スキルの習得頻度はかなり早熟である。とするならば、3つ目のスキルがそろそろ来てもいいのでは。そうウルリカ自身は考えていた。実際、才能ある者であれば二十歳前にスキルを3つ手にすることも珍しくはない。
「あーあ、新しいスキル欲しー……」
「練習あるのみだね」
「じゃあ練習付き合ってよね。一人じゃ危ないから」
「わかってるよ」
レオが護衛し、ウルリカが矢を放つ。昔はそうやって狩りを続けてきた。最近は互いの技量も上がり出来ることも増えたが、コンビネーションに陰りはない。

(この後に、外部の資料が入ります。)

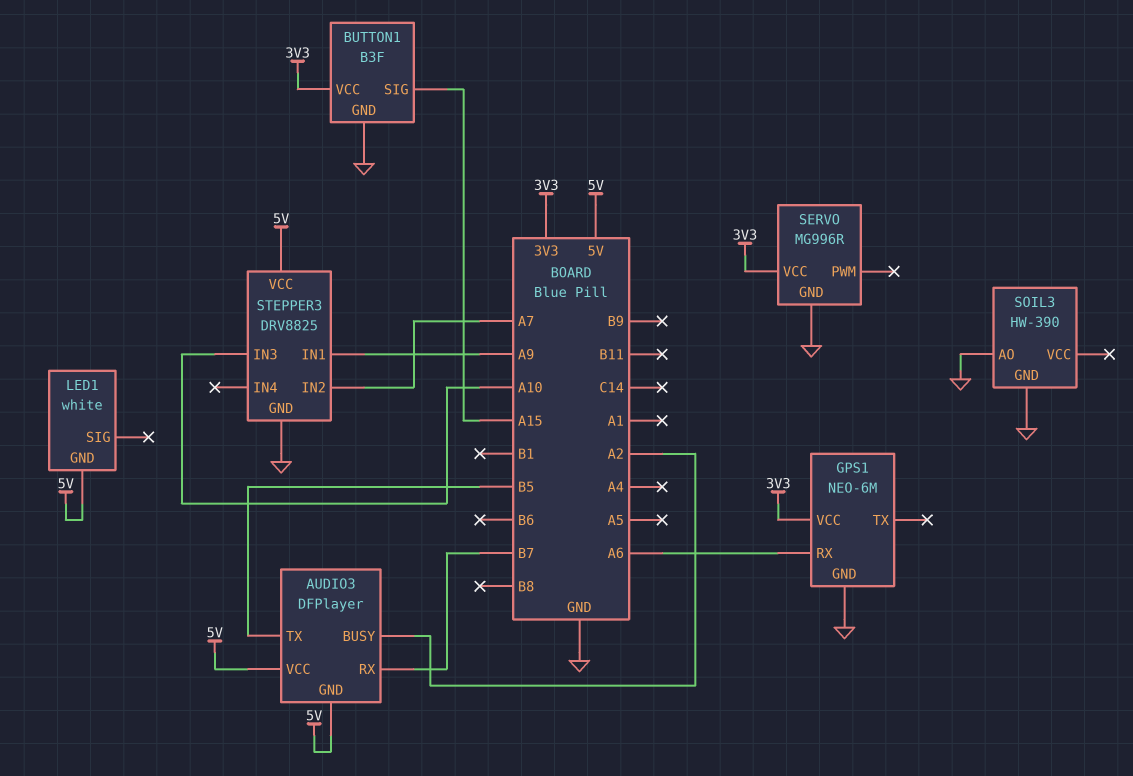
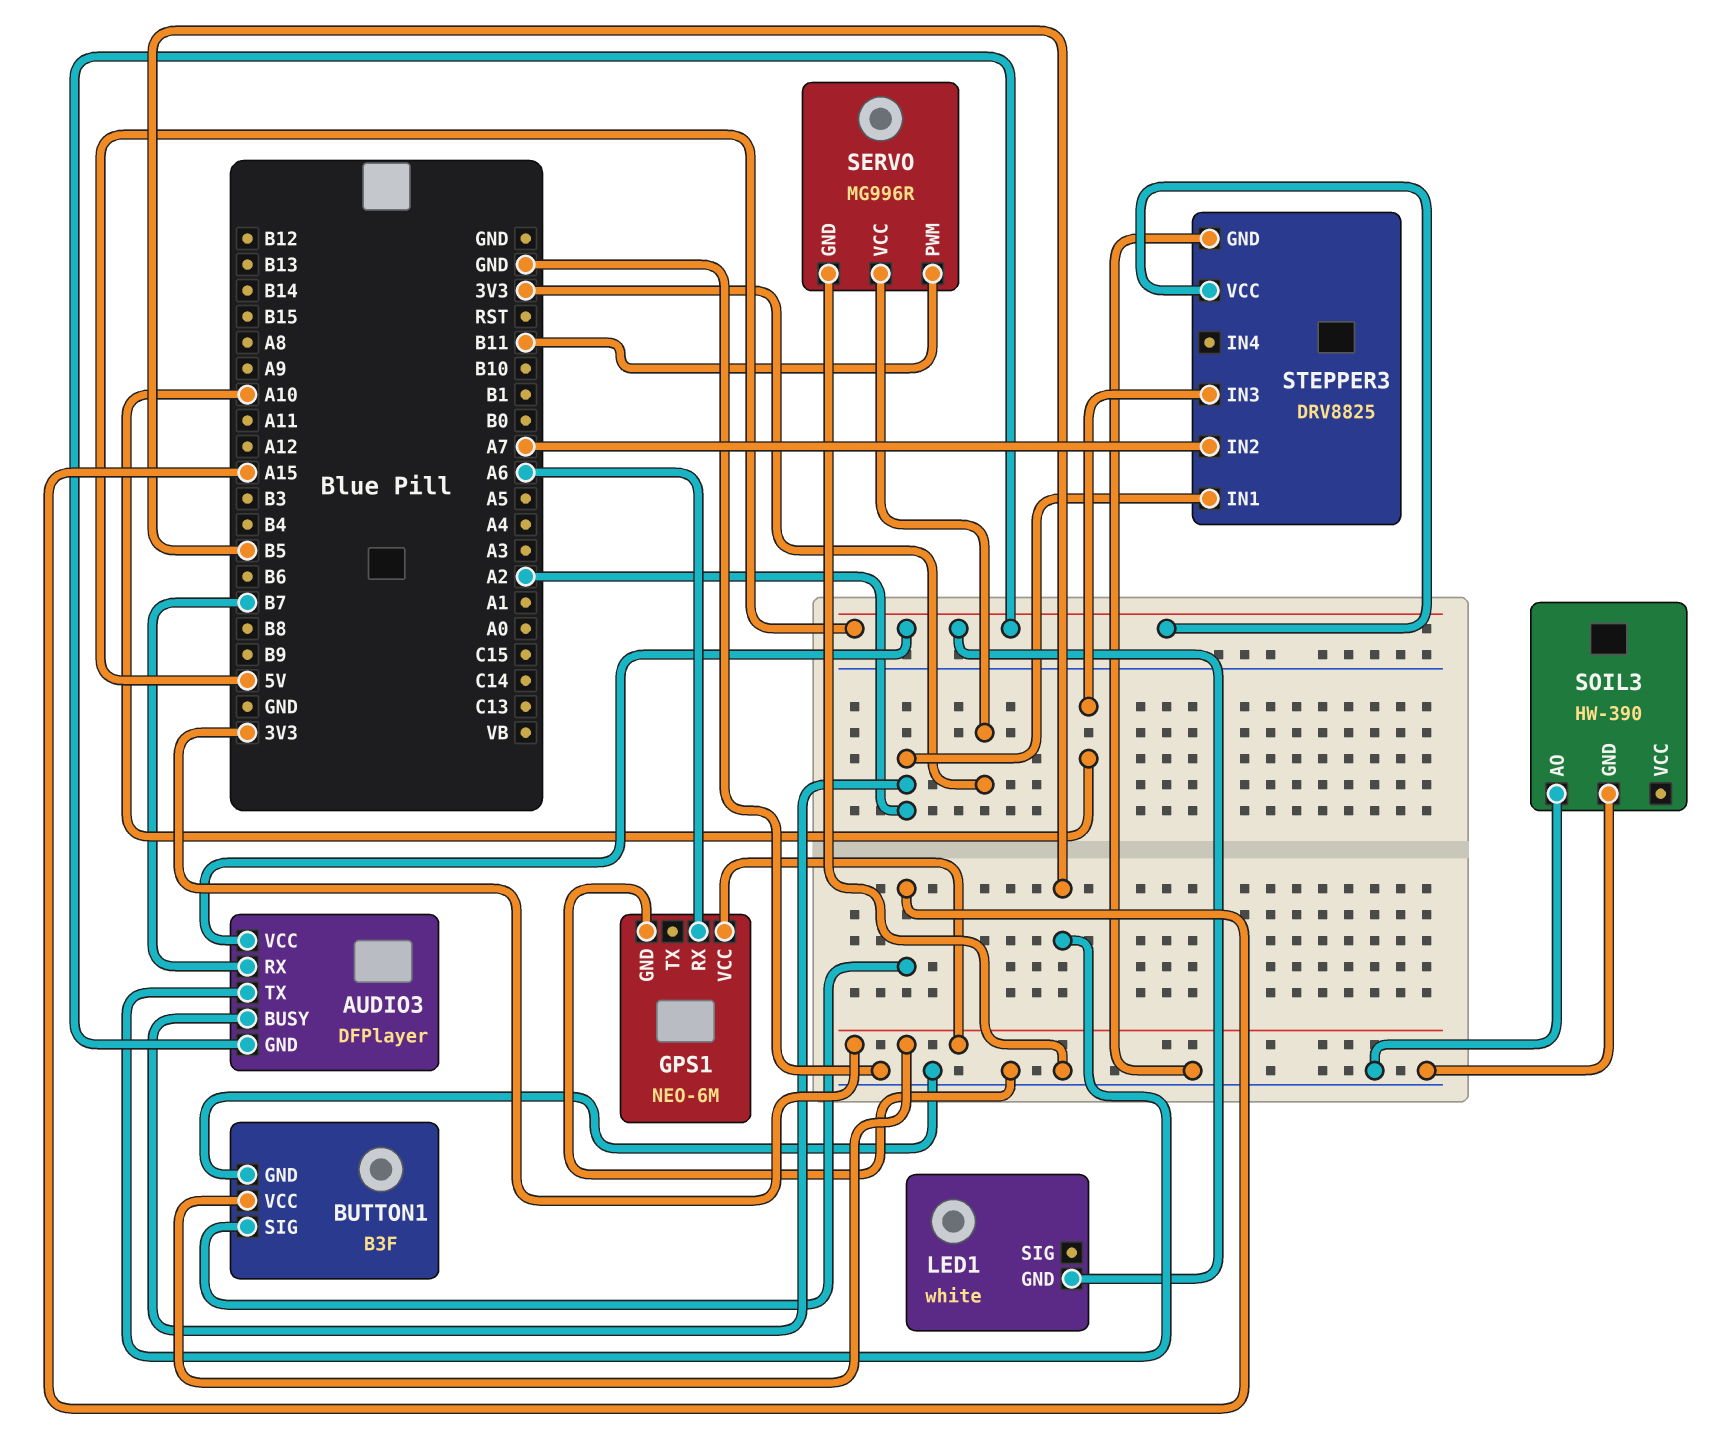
SERVO pin PWM: none -> B11
STEPPER3 pin IN1: A9 -> A2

また昔のように変わらず狩りができることが、レオは嬉しかった。
「……ところで、レオさぁ。この前飲んでもらった薬……あれどうだった?」
「え? 薬って……まぁ、飲んでみたけど……確かにちょっと身体が熱くなったりはしたかな……」
「時間はどれくらいで? 他に何か、変な感じになったりしなかった?」
「えっと、鐘二つ分くらいかな……そのくらい経ってから、自分でわかる程度にポカポカと……そ、それくらいだよ」
「ふーん……」
しかしレゴールでウルリカと再会してから、変化を感じる面もあった。
妙に部屋の置物に拘ったり、調合を勉強したり、あるいは妙なマッサージなどをレオに勧めてきたり。
元々きまぐれで動く事の多い幼なじみだったので不思議な変化というわけではなかったのだが、時折ウルリカが放つ熱意に気圧されることも多かった。
「……効き目を出すならもう少し粉末を混ぜたほうが良いかな……わかった、ありがとー。また今度手伝ってね?」
「それは構わないけど……身体に毒にならないようにしてよ?」
「大丈夫大丈夫、身体が元気になるものしか入れてないから。私も時々自分で試してるしねー」
「だったら良いけどさ……」
近頃は矢毒の調合にも熱心に取り組んでおり、勉強熱心な部分も見えてきた。
昔は才能と感性だけで全てを乗り切るようなタイプの幼なじみだっただけに、その成長が少しだけレオには眩しい。
「……僕も何か、パーティーのためにできることがあればいいんだけど……」
「え? 何を?」
「ほら、僕って剣の扱い以外はこれといって得意なこともないからさ……あまり“アルテミス”に貢献できてないんじゃないかなって」
「いやぁそんなこと全く無いと思うけど……なんだかんだ力仕事もやってもらってるし……秋が本番なんだから、まだまだこれからだよ」
「……そうかな」
「そうそう。急がなくて良いって! どうせ秋から忙しくなるんだから!」
まだレオが加入してから秋は訪れていない。
レゴールの秋はギルドマンにとって狩猟の季節。秋が来れば高値で売れる味の良い肉が豊富に獲れる上、皮の処理や牙の加工など、やろうと思えば委託せずに手作業できる仕事はいくらでもある。
特に角や牙の細工物は安定した価格で売れるので、ギルドマンの副業としては非常に向いていた。
「まぁまぁ、今は秋よりも夏だよ! 特訓も仕事も良いけど、せっかくの旅行なんだから楽しんでいかないとね!」
「……はは、そうだね」
アーケルシアに向けての出発は、もう明日に迫っていた。